# Work to complete
Return the lines of the material below between the line holding "order: Commelinales" and the line holding "scientific name: Lasmigona complanata", inclusive, reproducing them exactly.

Dataset items:
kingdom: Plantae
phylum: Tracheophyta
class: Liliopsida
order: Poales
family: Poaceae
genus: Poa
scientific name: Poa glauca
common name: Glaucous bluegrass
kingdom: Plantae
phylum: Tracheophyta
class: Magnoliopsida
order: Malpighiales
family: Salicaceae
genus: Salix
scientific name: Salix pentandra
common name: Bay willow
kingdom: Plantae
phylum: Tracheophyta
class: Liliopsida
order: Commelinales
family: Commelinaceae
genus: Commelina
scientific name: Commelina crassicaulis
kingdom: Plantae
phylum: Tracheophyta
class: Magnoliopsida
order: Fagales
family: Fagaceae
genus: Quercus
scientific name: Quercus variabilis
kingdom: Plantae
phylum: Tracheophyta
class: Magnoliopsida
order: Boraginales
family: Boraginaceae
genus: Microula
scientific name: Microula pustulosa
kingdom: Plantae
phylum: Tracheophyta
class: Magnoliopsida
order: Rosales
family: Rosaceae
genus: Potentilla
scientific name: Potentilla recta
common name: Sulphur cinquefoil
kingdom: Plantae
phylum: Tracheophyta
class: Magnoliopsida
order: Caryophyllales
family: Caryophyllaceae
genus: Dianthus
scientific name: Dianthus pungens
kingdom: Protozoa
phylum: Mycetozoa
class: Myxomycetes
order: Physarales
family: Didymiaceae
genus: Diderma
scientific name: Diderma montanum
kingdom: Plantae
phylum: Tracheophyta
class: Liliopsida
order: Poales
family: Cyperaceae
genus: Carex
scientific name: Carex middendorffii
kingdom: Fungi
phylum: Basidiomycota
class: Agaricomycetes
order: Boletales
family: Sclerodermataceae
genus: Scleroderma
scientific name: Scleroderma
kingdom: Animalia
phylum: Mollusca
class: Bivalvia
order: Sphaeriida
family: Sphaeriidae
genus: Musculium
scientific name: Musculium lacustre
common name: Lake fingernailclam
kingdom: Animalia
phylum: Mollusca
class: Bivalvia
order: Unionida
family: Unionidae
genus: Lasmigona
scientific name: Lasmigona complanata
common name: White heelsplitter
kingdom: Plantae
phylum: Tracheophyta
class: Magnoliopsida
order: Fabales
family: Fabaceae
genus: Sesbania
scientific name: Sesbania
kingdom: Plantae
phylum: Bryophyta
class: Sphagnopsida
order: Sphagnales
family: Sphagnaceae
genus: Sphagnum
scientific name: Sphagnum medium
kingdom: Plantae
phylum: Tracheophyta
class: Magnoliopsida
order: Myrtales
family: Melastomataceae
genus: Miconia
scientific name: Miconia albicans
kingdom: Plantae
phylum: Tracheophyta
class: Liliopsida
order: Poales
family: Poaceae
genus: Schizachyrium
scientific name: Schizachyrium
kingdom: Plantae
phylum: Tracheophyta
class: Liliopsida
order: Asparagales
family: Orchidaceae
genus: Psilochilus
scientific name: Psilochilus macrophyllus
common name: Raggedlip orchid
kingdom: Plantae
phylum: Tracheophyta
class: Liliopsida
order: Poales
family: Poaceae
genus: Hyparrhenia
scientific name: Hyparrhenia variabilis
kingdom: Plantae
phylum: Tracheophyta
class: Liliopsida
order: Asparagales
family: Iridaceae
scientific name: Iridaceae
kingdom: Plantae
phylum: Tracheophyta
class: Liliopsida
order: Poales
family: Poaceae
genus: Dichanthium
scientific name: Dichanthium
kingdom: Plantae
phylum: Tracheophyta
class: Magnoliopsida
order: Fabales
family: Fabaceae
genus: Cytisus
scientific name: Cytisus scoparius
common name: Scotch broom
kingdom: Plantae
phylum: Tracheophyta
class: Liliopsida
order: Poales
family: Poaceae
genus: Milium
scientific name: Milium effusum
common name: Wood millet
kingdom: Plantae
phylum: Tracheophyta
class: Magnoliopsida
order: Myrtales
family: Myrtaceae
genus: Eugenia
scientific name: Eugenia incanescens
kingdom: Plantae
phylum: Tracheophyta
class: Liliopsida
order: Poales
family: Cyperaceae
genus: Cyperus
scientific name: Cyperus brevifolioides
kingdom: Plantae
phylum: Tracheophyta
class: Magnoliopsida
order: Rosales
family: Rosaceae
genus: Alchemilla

# Task answer
order: Commelinales
family: Commelinaceae
genus: Commelina
scientific name: Commelina crassicaulis
kingdom: Plantae
phylum: Tracheophyta
class: Magnoliopsida
order: Fagales
family: Fagaceae
genus: Quercus
scientific name: Quercus variabilis
kingdom: Plantae
phylum: Tracheophyta
class: Magnoliopsida
order: Boraginales
family: Boraginaceae
genus: Microula
scientific name: Microula pustulosa
kingdom: Plantae
phylum: Tracheophyta
class: Magnoliopsida
order: Rosales
family: Rosaceae
genus: Potentilla
scientific name: Potentilla recta
common name: Sulphur cinquefoil
kingdom: Plantae
phylum: Tracheophyta
class: Magnoliopsida
order: Caryophyllales
family: Caryophyllaceae
genus: Dianthus
scientific name: Dianthus pungens
kingdom: Protozoa
phylum: Mycetozoa
class: Myxomycetes
order: Physarales
family: Didymiaceae
genus: Diderma
scientific name: Diderma montanum
kingdom: Plantae
phylum: Tracheophyta
class: Liliopsida
order: Poales
family: Cyperaceae
genus: Carex
scientific name: Carex middendorffii
kingdom: Fungi
phylum: Basidiomycota
class: Agaricomycetes
order: Boletales
family: Sclerodermataceae
genus: Scleroderma
scientific name: Scleroderma
kingdom: Animalia
phylum: Mollusca
class: Bivalvia
order: Sphaeriida
family: Sphaeriidae
genus: Musculium
scientific name: Musculium lacustre
common name: Lake fingernailclam
kingdom: Animalia
phylum: Mollusca
class: Bivalvia
order: Unionida
family: Unionidae
genus: Lasmigona
scientific name: Lasmigona complanata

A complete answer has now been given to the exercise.